== Segment start ==

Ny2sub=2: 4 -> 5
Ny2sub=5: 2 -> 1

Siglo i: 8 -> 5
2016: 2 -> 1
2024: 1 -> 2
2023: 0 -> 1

== Segment end ==
== Segment start ==

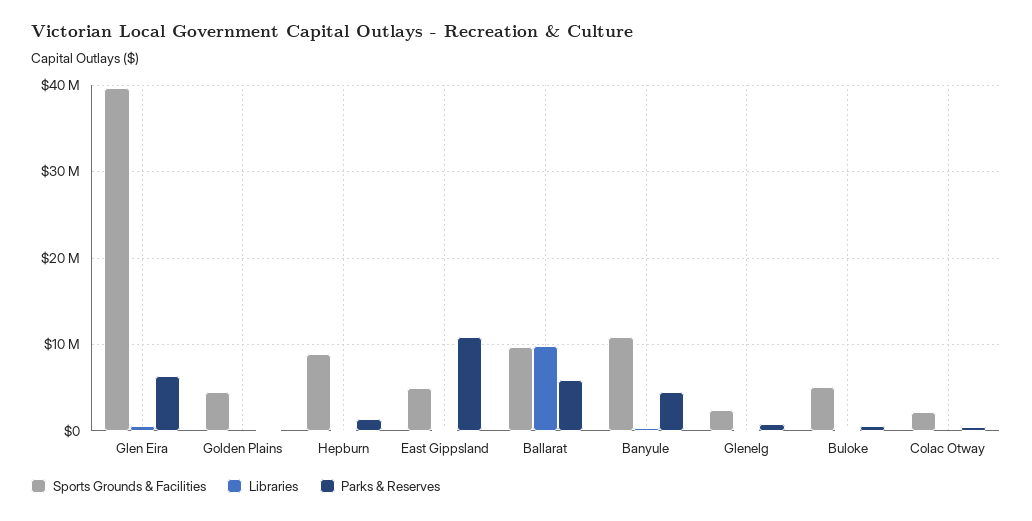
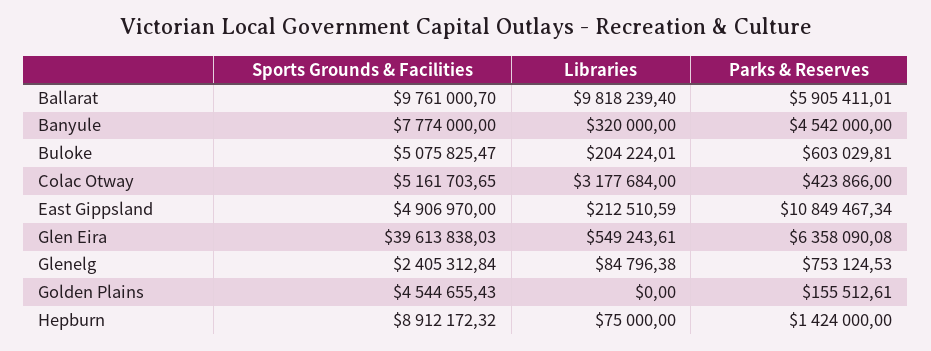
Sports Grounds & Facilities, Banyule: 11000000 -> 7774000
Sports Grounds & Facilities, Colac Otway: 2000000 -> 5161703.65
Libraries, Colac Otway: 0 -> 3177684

== Segment end ==

Work order —
Using the entries above, repeat only the lines from the one containing "Ny2sub=2: 4 -> 5" through the one containing "2023: 0 -> 1", end lines included.

Solution to this exercise —
Ny2sub=2: 4 -> 5
Ny2sub=5: 2 -> 1

Siglo i: 8 -> 5
2016: 2 -> 1
2024: 1 -> 2
2023: 0 -> 1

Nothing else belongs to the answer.